With int8+bfloat16 mixed-precision execution, Token Generation Throughput on Modalix is currently an impressive 6.8 tokens per second. Although work is underway to further improve this metric, it should be noted that the minimum required Token Generation Throughput for an effective conversational AI experience is 3.5 tokens per second and thus, Modalix already exceeds this requirement.

Fig. 5 Token Generation Throughput with Mixed-Precision Execution

Conversational AI consists of the following sequence of actions:

  1. 1. Capture of audio from the user.

  2. 2. Conversion of audio stream to text.

  3. 3. Capture of image from video stream.

  4. 4. Generation of a textual response from the converted audio and image.

  5. 5. Conversion of text to audio.

The Modalix hardware and software architecture enables the above conversational AI steps to be performed in real-time. Modalix enables audio to be captured from the user. Once captured, the Whisper-small Speech-to-Text model is executed and converts the audio stream to text in real-time. Modalix also enables images to be captured from a video stream via a directly connected MIPI camera. Thereafter, the Llava-7B LMM is executed on Modalix and produces a textual response to the input text and image. This textual response is then converted into an audio stream via a Text-to-Speech model that also runs on Modalix, and subsequently played back to the user.

There are multiple applications of conversational AI, including in-vehicle infotainment (IVI) systems and humanoid robots.
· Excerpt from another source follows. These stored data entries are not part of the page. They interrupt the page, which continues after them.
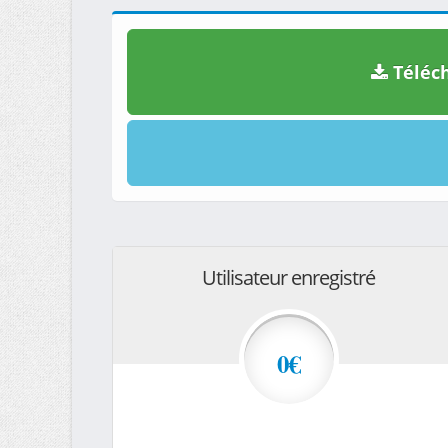
Téléch
Utilisateur enregistré
0€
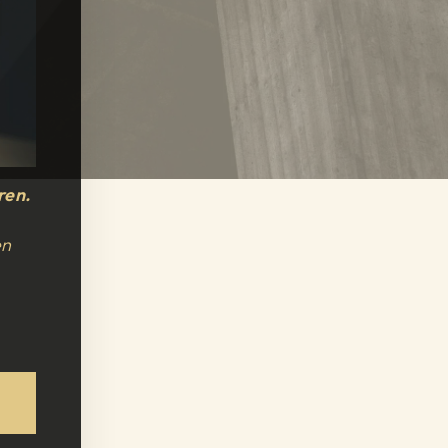
ren.
en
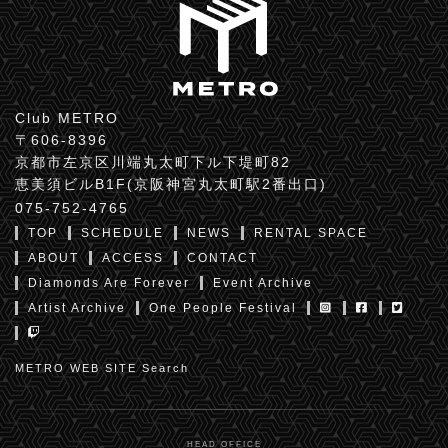
Club METRO
〒606-8396
京都市左京区川端丸太町下ル下堤町82
恵美須ビルB1F(京阪神宮丸太町駅2番出口)
075-752-4765
TOP
SCHEDULE
NEWS
RENTAL SPACE
ABOUT
ACCESS
CONTACT
Diamonds Are Forever
Event Archive
Artist Archive
One People Festival
METRO WEB SITE Search
HEAD OFFICE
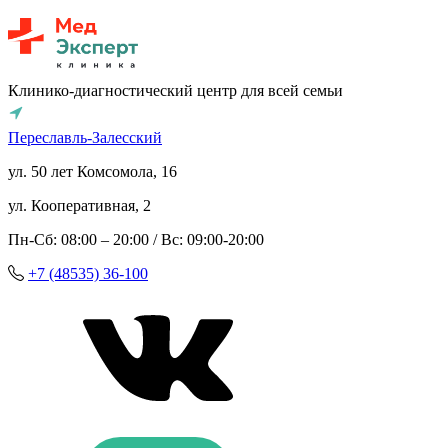
Клинико-диагностический центр для всей семьи
Переславль-Залесский
ул. 50 лет Комсомола, 16
ул. Кооперативная, 2
Пн-Сб: 08:00 – 20:00 / Вс: 09:00-20:00
+7 (48535) 36-100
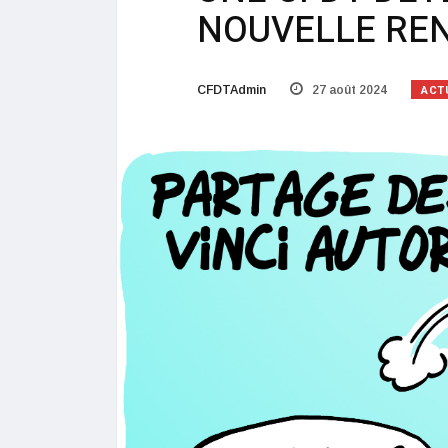
NOUVELLE RE
ACT
CFDTAdmin
27 août 2024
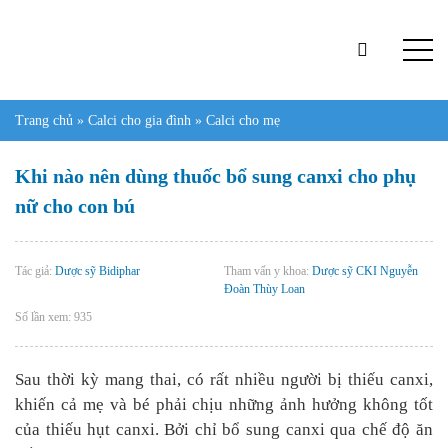
Trang chủ
»
Calci cho gia đình
»
Calci cho mẹ
Khi nào nên dùng thuốc bổ sung canxi cho phụ
nữ cho con bú
Tác giả:
Dược sỹ Bidiphar
Tham vấn y khoa:
Dược sỹ CKI Nguyễn
Đoàn Thùy Loan
Số lần xem:
935
Sau thời kỳ mang thai, có rất nhiều người bị thiếu canxi,
khiến cả mẹ và bé phải chịu những ảnh hưởng không tốt
của thiếu hụt canxi. Bởi chỉ bổ sung canxi qua chế độ ăn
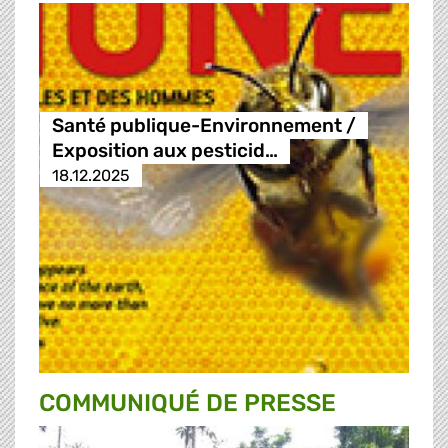
Santé publique-Environnement /
Exposition aux pesticid…
18.12.2025
COMMUNIQUÉ DE PRESSE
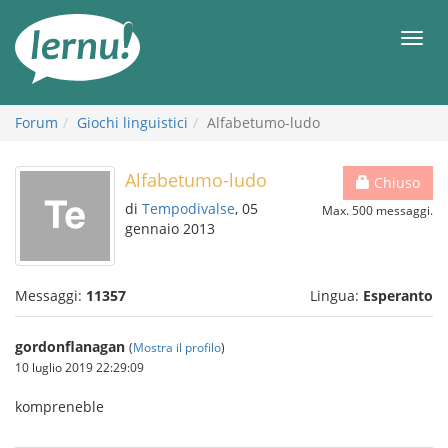
Vai
all’indice
Men
Forum
Giochi linguistici
Alfabetumo-ludo
Alfabetumo-ludo
Chiuso
di
Tempodivalse
, 05
Max. 500 messaggi.
gennaio 2013
Messaggi:
11357
Lingua:
Esperanto
gordonflanagan
(
Mostra il profilo
)
10 luglio 2019 22:29:09
kompreneble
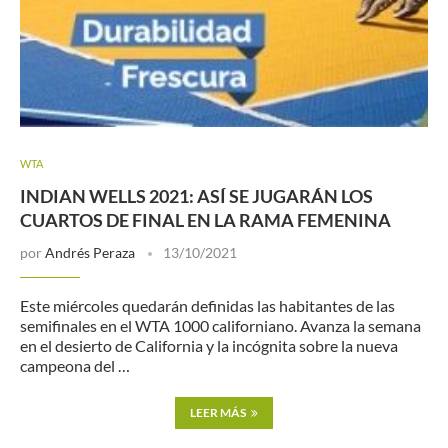
WTA
INDIAN WELLS 2021: ASÍ SE JUGARÁN LOS
CUARTOS DE FINAL EN LA RAMA FEMENINA
por
Andrés Peraza
13/10/2021
Este miércoles quedarán definidas las habitantes de las
semifinales en el WTA 1000 californiano. Avanza la semana
en el desierto de California y la incógnita sobre la nueva
campeona del …
LEER MÁS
As an example, one can imagine driving around in their car and asking the infotainment system to provide information in real-time about the building that appears on the horizon.

The ability of Modalix to support conversational AI in real-time with a sub-15W system power budget is unique in the embedded edge industry.

Conclusions and Future Work

In this blog, we have described how SiMa.ai’s software-centric MLSoC Modalix enables Generative AI models to be implemented at the embedded edge with low latency and low power consumption. Using a combination of software-based streaming, batched model execution, and mixed-precision execution, we have achieved a Time-to-First-Token of 2.5 seconds and Token Generation Throughput of 6.8 tokens per second for the Llava-7B Large Multimodal Model.

In the future, we plan to further improve the Time-to-First-Token and Token Generation Throughput metrics by extending our mixed-precision support to even smaller bit-widths (e.g., 4-bits). By storing model parameters in 4-bit precision versus 8-bit precision, we expect to significantly reduce the amount of time it takes to load parameters from DRAM into the MLA on-chip memory, with little to no loss in accuracy.

We also intend to improve model performance by implementing advanced algorithms such as speculative decoding.

As previously discussed, our streaming software architecture enables Modalix to easily scale to even larger and more complex GenAI models. Hence, we intend to implement Llama-3.3-70B, which contains 70 billion parameters, on Modalix.